The Tribunal's ruling offers a definitive doctrinal expansion:
- Vacancy is not abandonment: The Tribunal rejected the argument that disuse of the buildings—due to severe disrepair—terminated the use. It held that the buildings (the form of which had never been permitted by zoning bylaws) still represented an active, lawful use of the land under s. 34(9)(a) and s. 45(2) of the Planning Act.6
- Disrepair must go further to break continuity: Even uninhabitable buildings can retain legal use status if they remain visually and structurally present. Mere interior deterioration is not enough.7
- Fraser test governs enlargement: Applying the Fraser framework, the Tribunal found the proposed enlargements to be desirable and not resulting in undue adverse impacts, measured from the point of view of the proximate neighbourhood. Heritage and compatibility concerns were thoroughly addressed in both the design and the approval process.8
This case definitively affirms that physical decline does not equate to legal abandonment—a pivotal interpretation for heritage and aging structures across Ontario.
Conclusion: The doctrine takes shape
With these decisions, Ontario's legal framework around legally nonconforming rights has matured beyond isolated victories into a cohesive doctrine:
- Continuity is measured by intent and reasonable efforts—not rigid timelines or vacancy.9
- Evolution in use is protected—so long as undue adverse impact in the proximate neighbourhood is avoided.10
- Visual and structural presence matter—not mere occupancy or condition.11
- Municipalities must apply Saint-Romuald and Fraser when assessing applications under s. 45(2) of the Planning Act.12
The principles laid down in the Trilogy are not only holding firm—they are expanding into a robust, owner-protective doctrine that commands consistency from municipal decision-makers and respect from adjudicators.
As planning laws continue to evolve in Ontario, landowners and practitioners would be well advised to internalize this case law—not as exceptions to policy, but as an enforceable part of the statutory framework itself.
Footnotes
1 Re TDL Group Corp. 63 OMBR 199 (2009); Brougham v. South Frontenac (Township), 2 OMBR (2d) 345 (2018); Fraser v. Rideau Lakes (Township), 2020 CarswellOnt 17264 (LPAT).
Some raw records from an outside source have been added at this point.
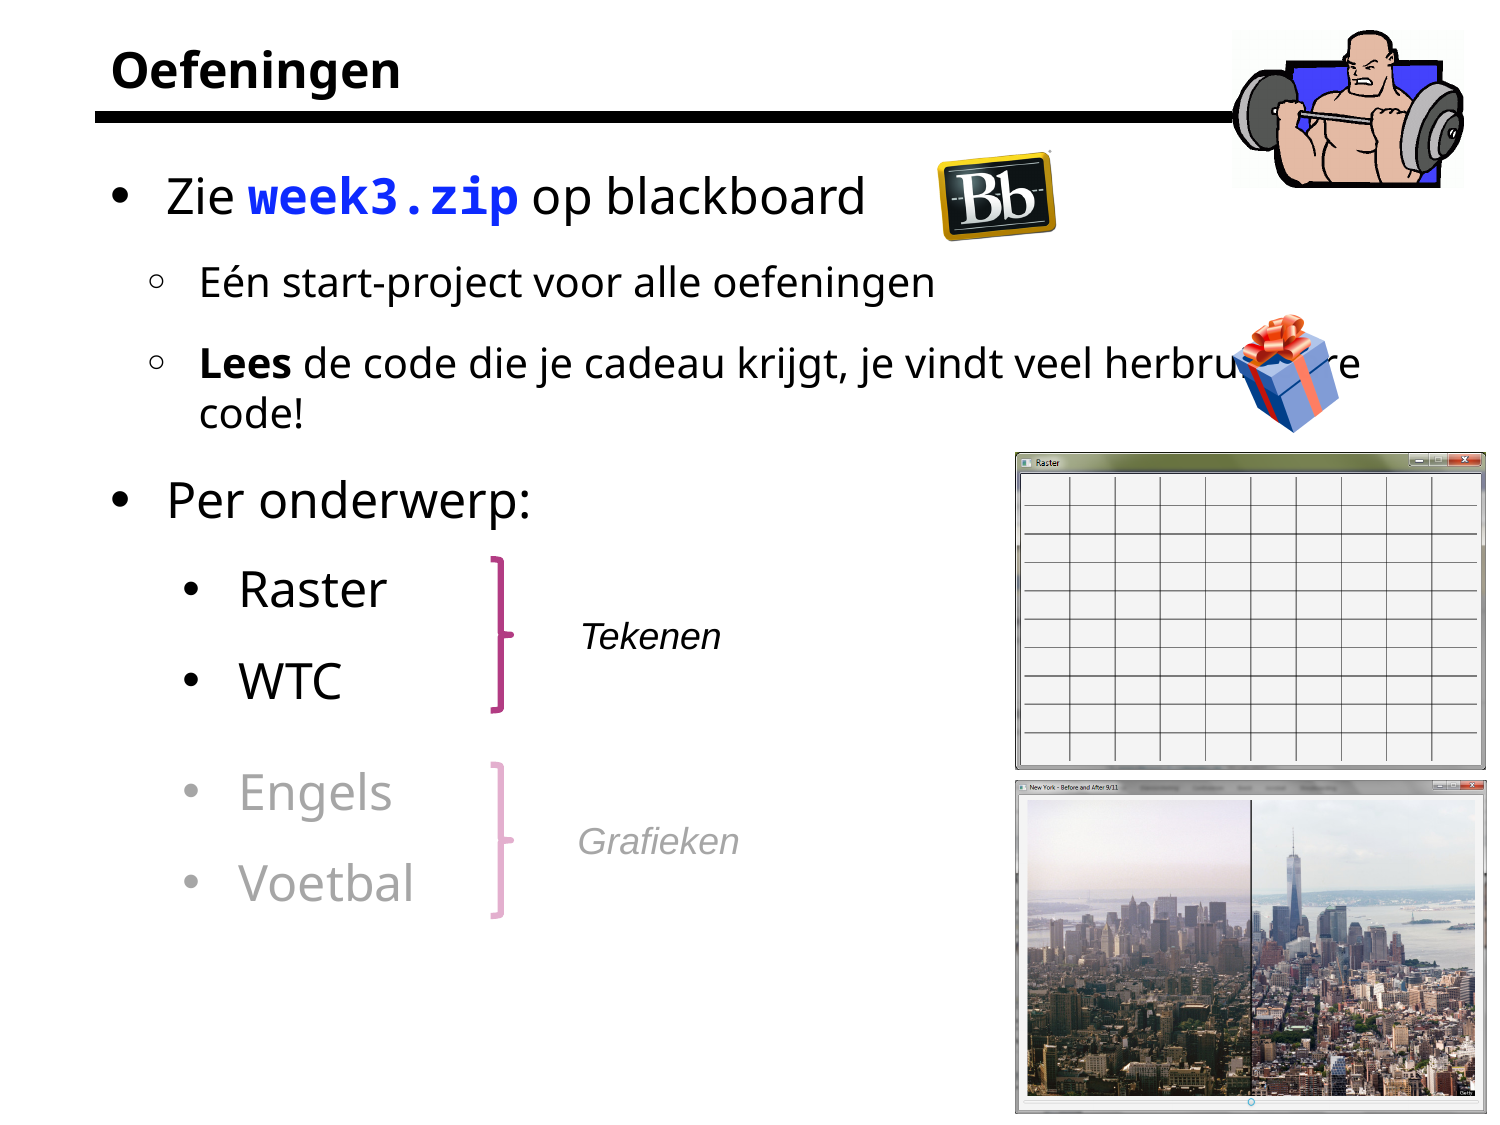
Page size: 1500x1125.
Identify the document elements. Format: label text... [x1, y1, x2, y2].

text_box Tekenen [564, 604, 737, 665]
list Raster WTC Engels Voetbal [167, 551, 478, 932]
text_box Zie week3.zip op blackboard Eén start-project voor alle oefeningen Lees de code die je cadeau krijgt, je vindt veel herbruikbare code! Per onderwerp: [94, 157, 1402, 551]
picture [1015, 452, 1487, 770]
title Oefeningen [94, 20, 1402, 117]
picture [1229, 311, 1344, 434]
text_box [490, 558, 512, 712]
text_box [490, 763, 512, 917]
picture [1015, 780, 1487, 1114]
picture [932, 148, 1062, 243]
text_box Grafieken [563, 810, 755, 870]
picture [1232, 30, 1465, 188]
2 927 Wellington Street Inc. v. Ottawa (City), OLT-24-000203 (December 16, 2024), at paras. 3–4.
3 Ibid., at paras. 35–36.
4 Ibid., at paras. 27–28; 34.
5 Ibid., at paras. 54–57.
6 Roca Investment Holdings Inc. v. Ottawa (City), OLT-24-000796 (January 10, 2025), at paras. 1, 5, 55.
7 Roca at paras. 46–55.
8 Ibid., at paras. 56–80.
9 Ibid., at paras. 36–37; 927 Wellington, at paras. 35–36.
10 Saint-Romuald (Ville) v. Olivier, [2001] 2 SCR 898, para. 38.
11 Roca Investment Holdings, at paras. 48–54.
12 See Fraser v. Rideau Lakes (Township), 2020 CarswellOnt 17264 (LPAT), at paras. 34, 42, 45. The Tribunal clarified that s. 45(2) of the Planning Act must be applied in accordance with the Saint-Romuald framework, with a focus on balancing impacts and rights.